◆ **Task prompt**: If a line includes "decorative", copy it out of the entries.
-------- Provided data
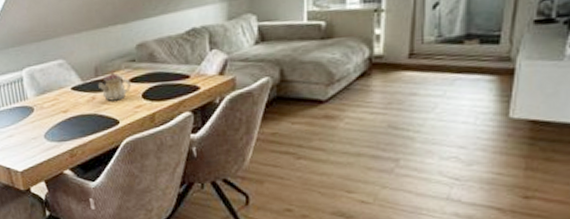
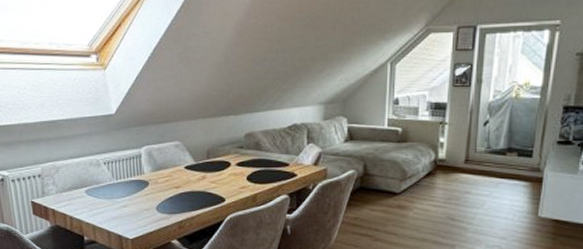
teapot: present [98,70,131,101] -> none [209,154,237,181]

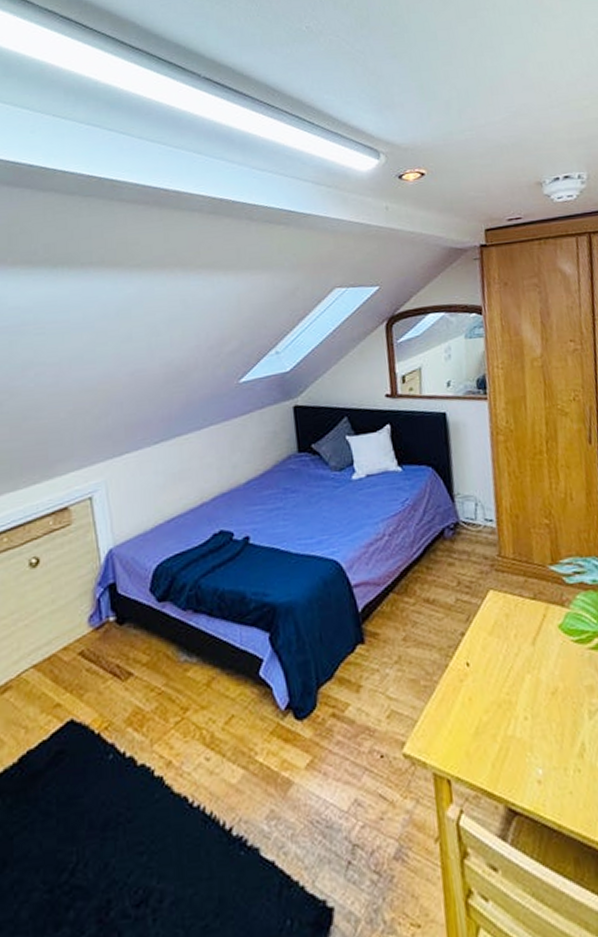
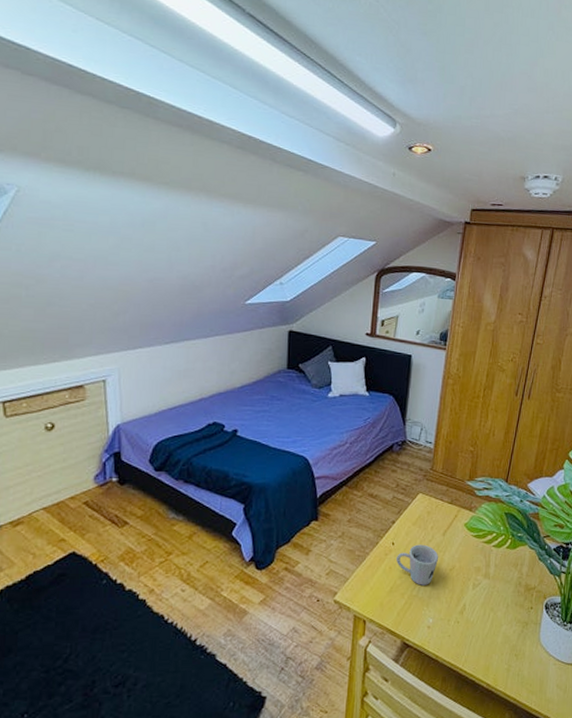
mug: none [476,660,534,721] -> present [396,544,439,585]

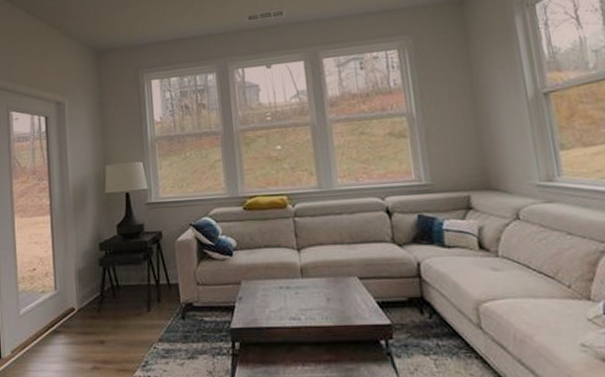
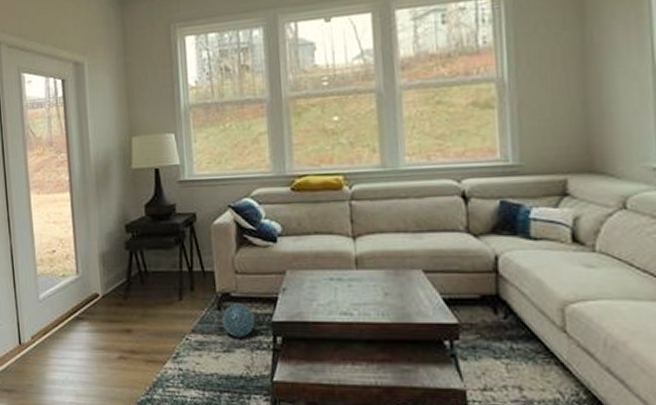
decorative ball: none [186,312,215,345] -> present [222,303,255,338]

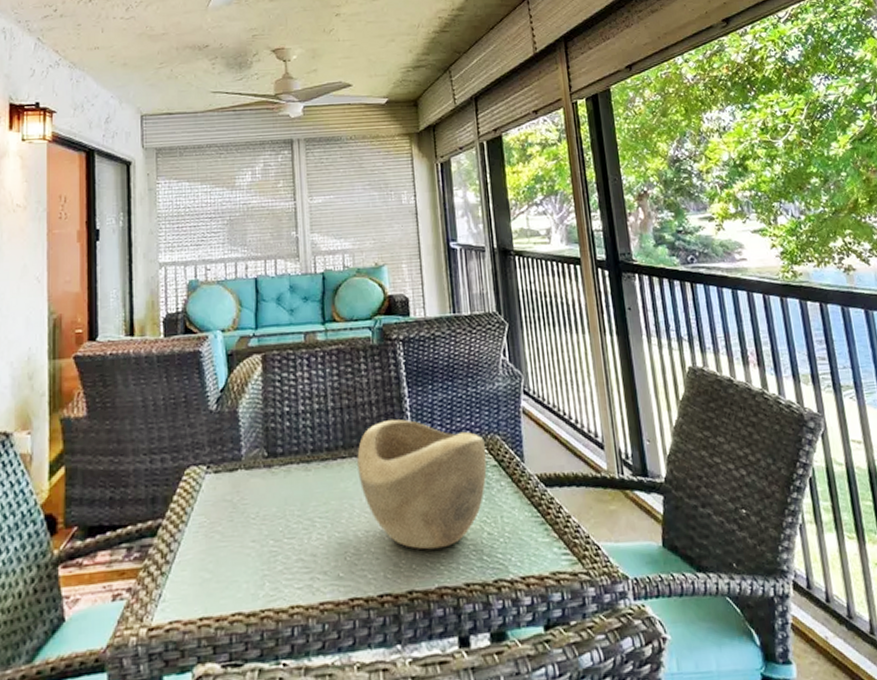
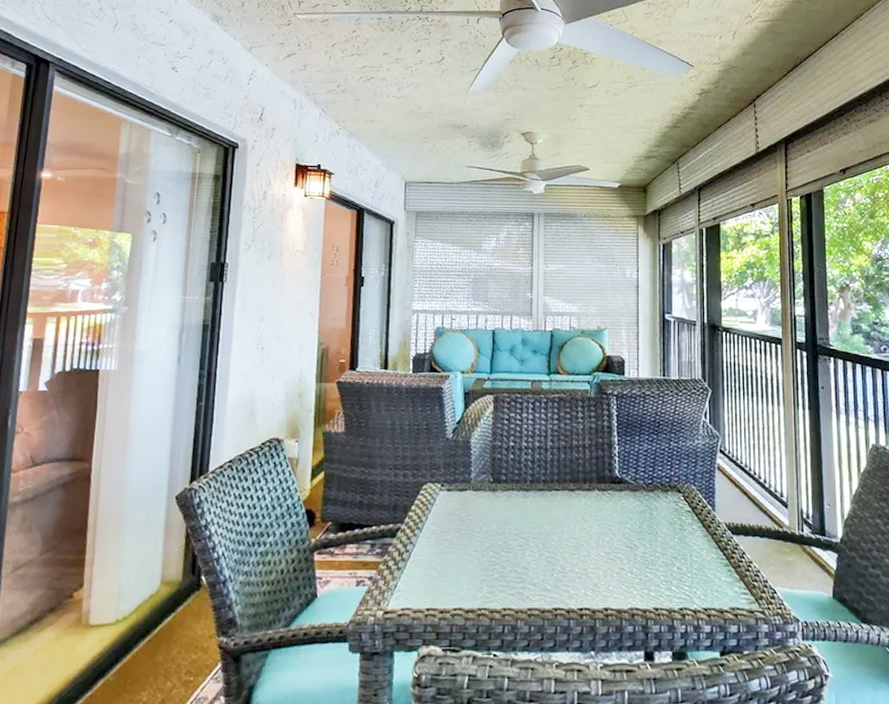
decorative bowl: present [357,419,487,550] -> none [569,462,682,576]

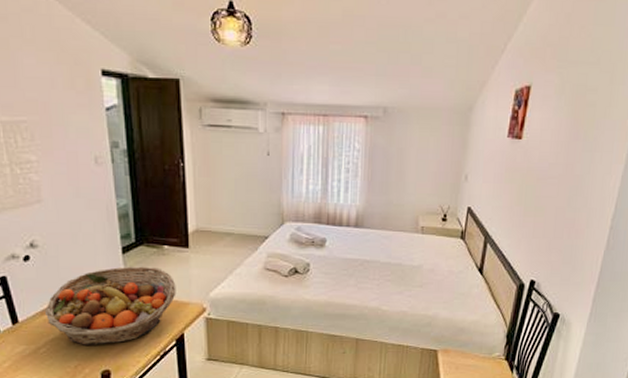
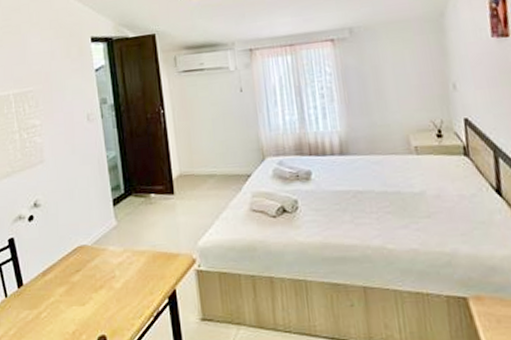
fruit basket: present [44,266,176,345] -> none [45,217,166,308]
----------------
◆ **Output of the exercise**:
decorative ball: none [186,312,215,345] -> present [222,303,255,338]
decorative bowl: present [357,419,487,550] -> none [569,462,682,576]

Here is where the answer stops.